Autre mesure très importante : une lutte réelle contre le trafic de drogue au sommet parce que les gens — qui ont beaucoup de mal à voir ce qui se passe — identifient la destruction de leurs enfants et celle de leur famille au trafic de drogue qui prend des proportions inouïes en France. Marseille c’est presque Mexico.

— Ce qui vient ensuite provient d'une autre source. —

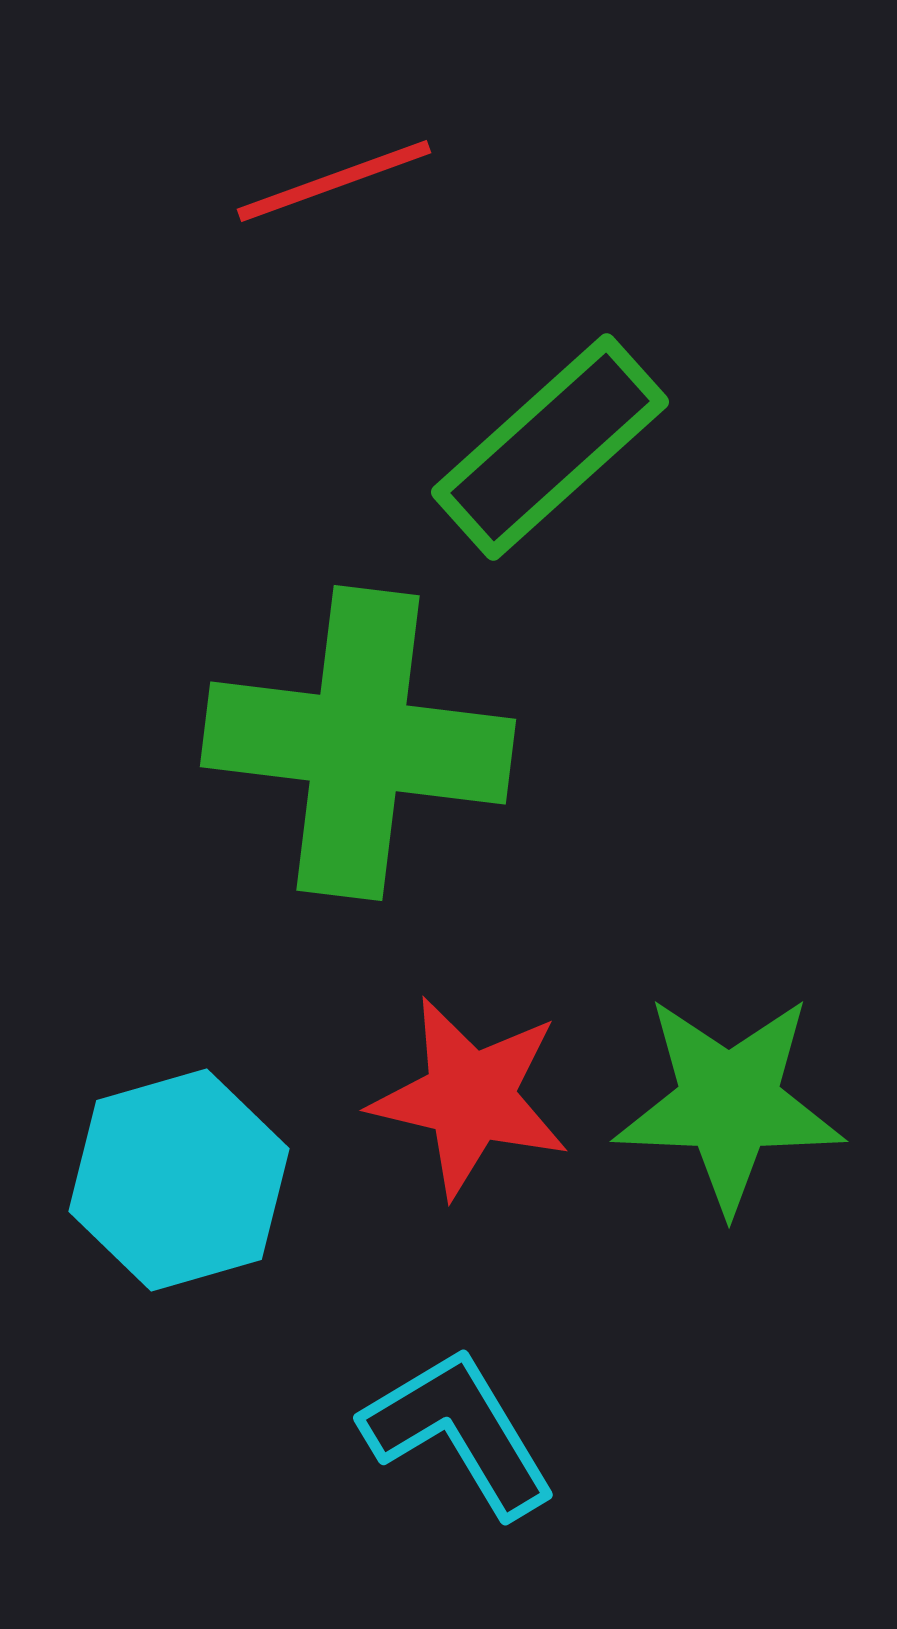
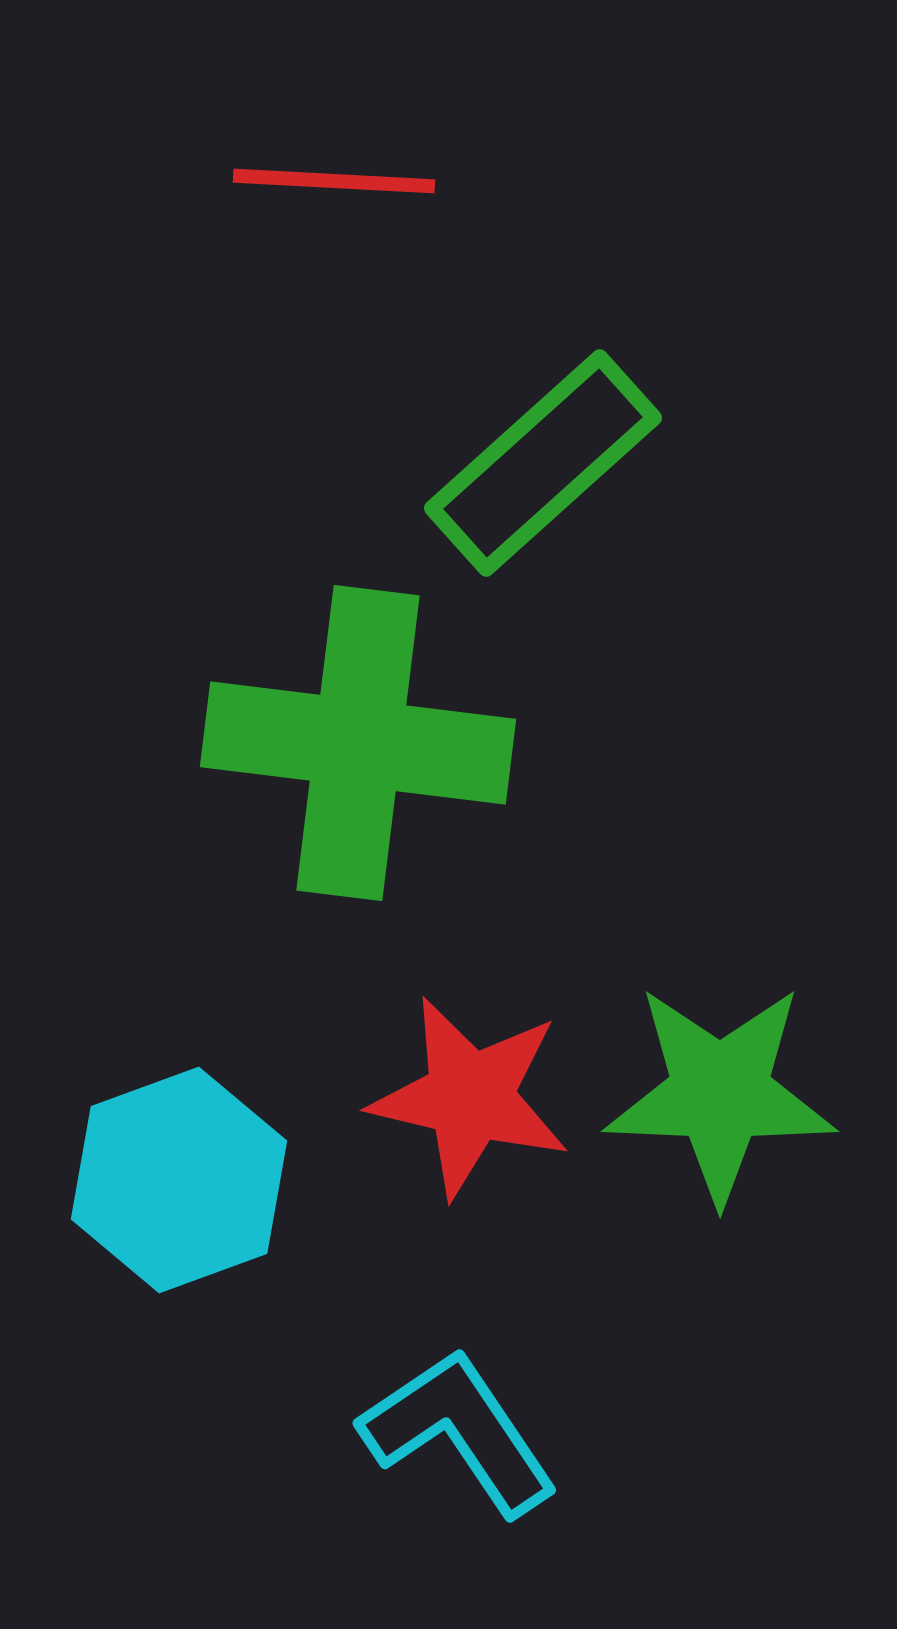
red line: rotated 23 degrees clockwise
green rectangle: moved 7 px left, 16 px down
green star: moved 9 px left, 10 px up
cyan hexagon: rotated 4 degrees counterclockwise
cyan L-shape: rotated 3 degrees counterclockwise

Donner un sens à cette lutte, ce n’est pas attaquer les points de deal, c’est lutter au cœur c’est à dire là où cette oligarchie financière organise. C’est très simple : vous voyez les services de la Commission européenne qui ont dit qu’il fallait un petit peu inclure dans le produit intérieur brut français les produits du trafic d’armes, du trafic de drogue, du trafic d’êtres humains et de la prostitution… C’est l’aveu qu’on est sous la coupe d’une mafia criminelle financière et vous voyez les gens qui sont au sommet de cette mafia qui eux-mêmes ont pris des habitudes de la mafia tout court c’est-à-dire qu’ils consomment des drogues. Il faut exposer la face cachée de cette oligarchie.

A un niveau plus profond, cette société d’addiction où l’on vit par écrans interposés par la consommation de drogues ou via des médias qui lavent le cerveau des gens tout ça empêche de réfléchir et de penser.

Dans le temps long, les accords Blum-Byrnes de 1946 ont fait que dès 1947 80% des films diffusés en France étaient des films américains très « softs » à l’époque mais peu à peu c’est devenu une sous-culture qui a envahi les écrans à la fois dans les séries et dans les jeux vidéo ultra-violents. C’est à juste titre que le président Xi Jinping a limité pour les enfants l’accès aux écrans.

C’est une cause du désastre en France qui est accompagné d’une destruction par l’éducation nationale qui formate mais ne développe pas les facultés créatrices de l’esprit. Elle formate en apprenant aux enfants ou adolescents à s’adapter un système et à le servir avec une certaine logique formelle mais sans esprit inventif.

Or c’est cet esprit qui permet d’aller au-delà des frontières des choses établies et de trouver des choses qui seront utiles pour les êtres humains ce qu’on appelait en Russie les nouveaux principes physiques.

Nous sommes les premiers à nous être attaqués au club de Rome qui veut forcer le monde à s’adapter à des ressources limitées. Or, il y a une chose qui n’est pas limitée c’est la création de l’esprit humain et c’est là que l’on voit parmi les scientifiques russes parmi les scientifiques chinois et les scientifiques français une opposition à cela. Il y a une sorte de communauté des scientifiques qui s’étaient déjà exprimées d’ailleurs, c’est peu connu, par la communauté des cosmonautes et des astronautes sous Brejnev en URSS. Aujourd’hui, le président Xi Jinping a dit que notre mission est d’explorer l’inconnu.

Je voudrais pour finir vous citer quelque chose qui m’a bouleversé qui se trouve dans « Le monument » de Pouchkine :

Et je vivrai longtemps dans la nation entière

Car la lyre éveillait l’amour de la vertu,

Chantait la liberté dans l’âge sanguinaire,

Plaidait la grâce des vaincus.

On doit avoir cette bienveillance pour tous afin de ne pas être des Oblomov (en France on devient des Oblomov) mais d’être des créateurs.